This past weekend I had the wonderful fortune to work with children with disabilities doing an activity close to my heart – Taekwondo. ❤ My background is predominantly in dancing (classical ballet and ballroom), as well as in figure skating, but being a Martial Arts practitioner for many years, and an instructor, has proven to be not only incredibly fulfilling, but also life-changing.
I moved to a new state some months ago, leaving behind a job teaching children Okinawan Karate. I was eager to find an opportunity in which I could work with children again, specifically doing a physical activity. I believe that movement of any kind is incredibly beneficial (for countless reasons!), especially for children, for whom creating this healthy, lifetime habit comes more easily. (If you are an adult who began fitness, for example, later in life, you know what I mean – if we start early on, embracing exercise as a positive, FUN activity, it is more likely that we keep up with it as we age.) Learning spatial and body awareness, as well as how to interact interpersonally and physically with others are valuable life skills – Martial Arts definitely cater to both.
I am blessed to be able to assist both at a Ninjutsu Dojo and Gracie Jiu-Jitsu Academy, where I am also a student – working with children is always eye-opening, and I find that they teach me just as much! That work aside, I was also eager to find a way to volunteer to guide those less able to participate in such activities – I don’t like to see ANYONE left out! It is easy to take for granted that many of us CAN do sports… When our routine takes over, we almost run on autopilot, dashing from one class to the next, sometimes even begrudgingly! But. . .how blessed are we?! For some individuals, the process of making a fist with which to punch a target may take many weeks of practice!
The disabilities this particular organization – KEEN of Greater DC – works with (for the Martial Arts Program) range from Autism, to Echolalia, to Cerebral Palsy – so the group is mixed, requiring different levels of guidance and instruction. Though my background is not specific to disabilities, I find that working with these children comes very naturally – their genuine enthusiasm, eager curiosity, and love of playtime is absolutely contagious!
(My own photo)
The activities we coached the kids through ranged from running about the room holding hands, to simple stretches, to punching and kicking targets. We also hauled out an enormous, thick mat onto which they jumped from a mini trampoline – it was tremendously crowd-pleasing! 🙂
For a few of the children, these activities are “new” each week – they might need us to form the fists for them with our own hands, or have us demonstrate a couple of extra times. For others, you can see exciting improvements over the course of the class (and over time.) In both instances, though, you see a LOT of smiling, and hear a TON of giggling. ❤
The experience is so richly rewarding, I’d be hard-pressure to measure, or describe it! What we “get” from coaching is as much tangible as it is not – there is no recognition, nor compensation…but neither do I (nor any of the volunteers) want any such reimbursement. There is, instead, a profound thankfulness that seems to fill each cell to the point of overflowing. As an Empath, I cry as much for joy as I do sadness – I was moved to tears by the elated shrieks when contact was made with a target…or my extra “that-was-AWESOME” high-five! produced a flood of smiling. How can you put a value on something like that?!

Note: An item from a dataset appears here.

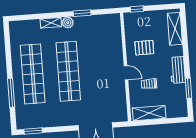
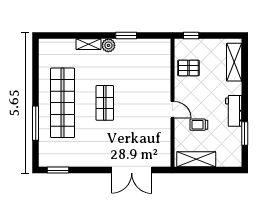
pallet: (144, 48) -> (188, 68), moved
shop shelf: (68, 71) -> (105, 103), width x0.50, depth x0.74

The absolute jubilation that is felt all around makes every moment worth it. These children face physical and mental challenges that most of their peers are unfamiliar with entirely – the burden is a heavy one, and it prevents them from taking part in many school sports and extracurricular activities. I was so delighted to find an organization that caters to allowing individuals with disabilities to experience the same fun and enjoyment with exercise and physical play. Keen, incidentally, has only three main employees. . . and yet making a difference is SO important to them that they manage to offer twenty-seven programs!
I will definitely be back for the next round – how precious a gift were the smiles and laughter. Add to that the grateful nods of parents able to take comfort and joy in their child’s participation? True blessing. And then some.